Investigation of genetic markers for drug resistance in Schistosoma haematobium parasites in Pemba
| ISRCTN | ISRCTN59331501 |
|---|---|
| DOI | https://doi.org/10.1186/ISRCTN59331501 |
| Secondary identifying numbers | 312326/Z/24/Z |
- Submission date
- 02/09/2024
- Registration date
- 24/10/2024
- Last edited
- 24/10/2024
- Recruitment status
- Recruiting
- Overall study status
- Ongoing
- Condition category
- Infections and Infestations
Plain English summary of protocol
Background and study aims
Zanzibar has an impressive track record implementing mass drug administration (MDA) with praziquantel (PZQ) against Schistosoma haematobium infections since the 2000s, achieving elimination of schistosomiasis as a public health problem in most areas, with a possibility of interruption of transmission. However, a few hotspots with a high prevalence of infection (5-10%) remain. This project is set in Pemba (Zanzibar, Tanzania), where it is thought that the MDA-driven selection of drug-resistant parasite strains is contributing to persistent transmission in hotspots. Recent revolutionary advances in understanding the molecular basis of PZQ action mean that for the first time we are able to screen natural Schistosoma populations for genetic signatures that may point to reduced PZQ effectiveness or even resistance. With a combination of parasitological fieldwork, genomic analyses and mathematical modelling this project aims to deliver new insights into how in Pemba, MDA has shaped the genetic diversity of S. haematobium populations over space and time, how this may be affecting drug effectiveness contributing to persistent hotspots and lastly how emerging resistance can best be monitored and mitigated.
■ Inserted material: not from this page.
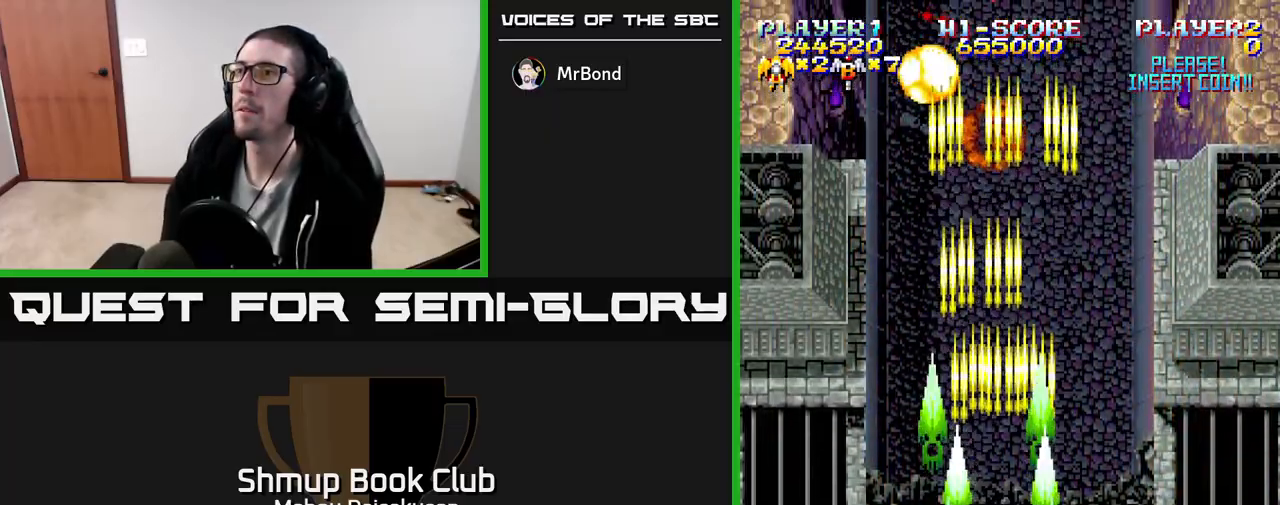
{"buttons": ["A"], "events": []}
Thus, this study will lay the foundations for population-based research into drug resistance in Schistosoma species having important implications for novel drugs in the pipeline. The main aim is to genetically profile S. haematobium miracidia from different locations in Pemba and identify any genetic markers associated with PZQ resistance.
Who can participate?
The study will be implemented on Pemba island for 1 year in 2024/25. Cross-sectional surveys will be conducted in 15 schools and a longitudinal survey will be conducted in two schools in Pemba. Schoolchildren, male and female, aged 5-16 years from nursery till grade 7 will be invited to participate in the school-based surveys.
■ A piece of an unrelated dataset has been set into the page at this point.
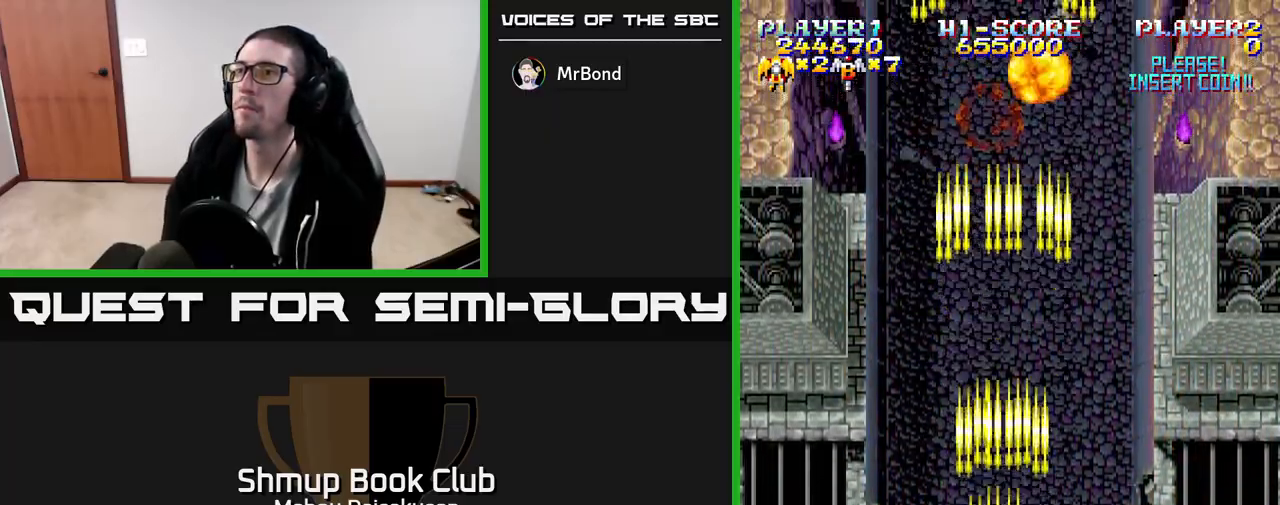
{"buttons": ["A"], "events": []}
What does the study involve?
Participants from all 17 schools will be invited to answer a questionnaire about their demographics and past anti-schistosomal treatments. Participants from the 15 schools where the cross-sectional surveys take place will be tested for S. haematobium infection based on a single examination of a single urine sample with the urine filtration method. Participants from the two schools where a longitudinal survey is conducted will be invited to submit five urine samples on consecutive days before a mass drug administration (MDA) of praziquantel conducted by the Zanzibar Neglected Tropical Diseases (NTD) Program takes place. During the MDA, it will be recorded who takes praziquantel and how many tablets. Two weeks after the MDA, the participants will be asked again to submit five urine samples on consecutive days.
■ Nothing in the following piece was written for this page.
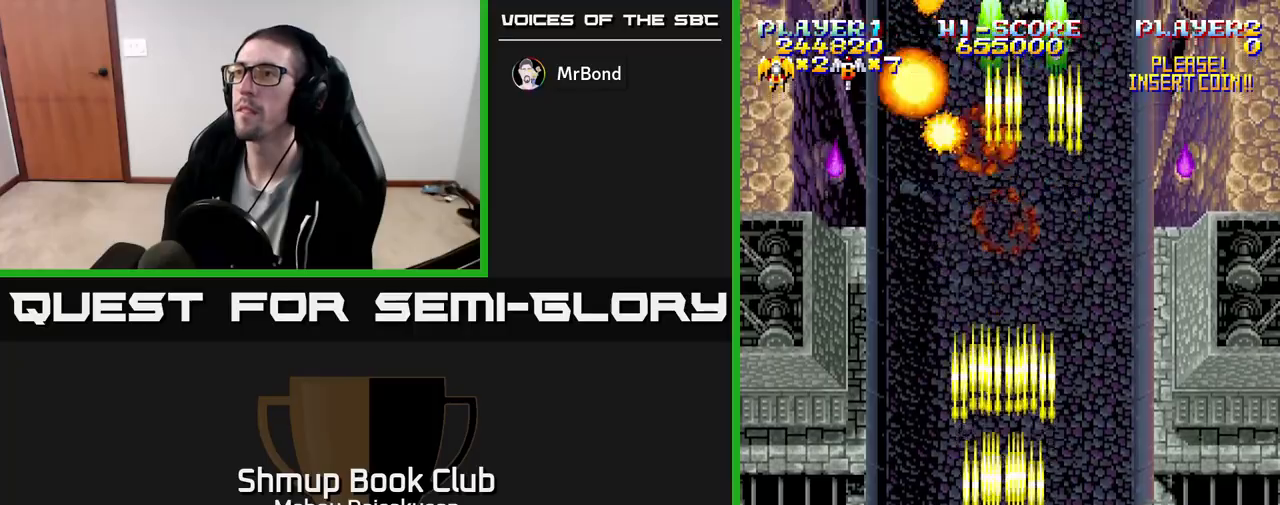
{"buttons": ["A"], "events": []}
The miracidia (parasite larvae) will be hatched from the S. haematobium eggs contained in the urine samples from infected individuals. The genetic profile of the miracidia will be analysed (i) to quantify spatiotemporal patterns in the genetic diversity of S. haematobium; and (ii) before and 2 weeks after praziquantel MDA to determine the potential selection of genetic variants and any association between genetic variants and praziquantel sensitivity. In statistical analyses, the observed individual and population-level S. haematobium egg reduction rates will be correlated with genetic signatures and the underlying worm-level PZQ effectiveness will be estimated to inform modelling. Using mathematical modelling, the impact of MDA with PZQ and mitigation strategies on population dynamics of drug resistance in S. haematobium will be predicted. Cost-efficient survey strategies for pharmacovigilance will be designed.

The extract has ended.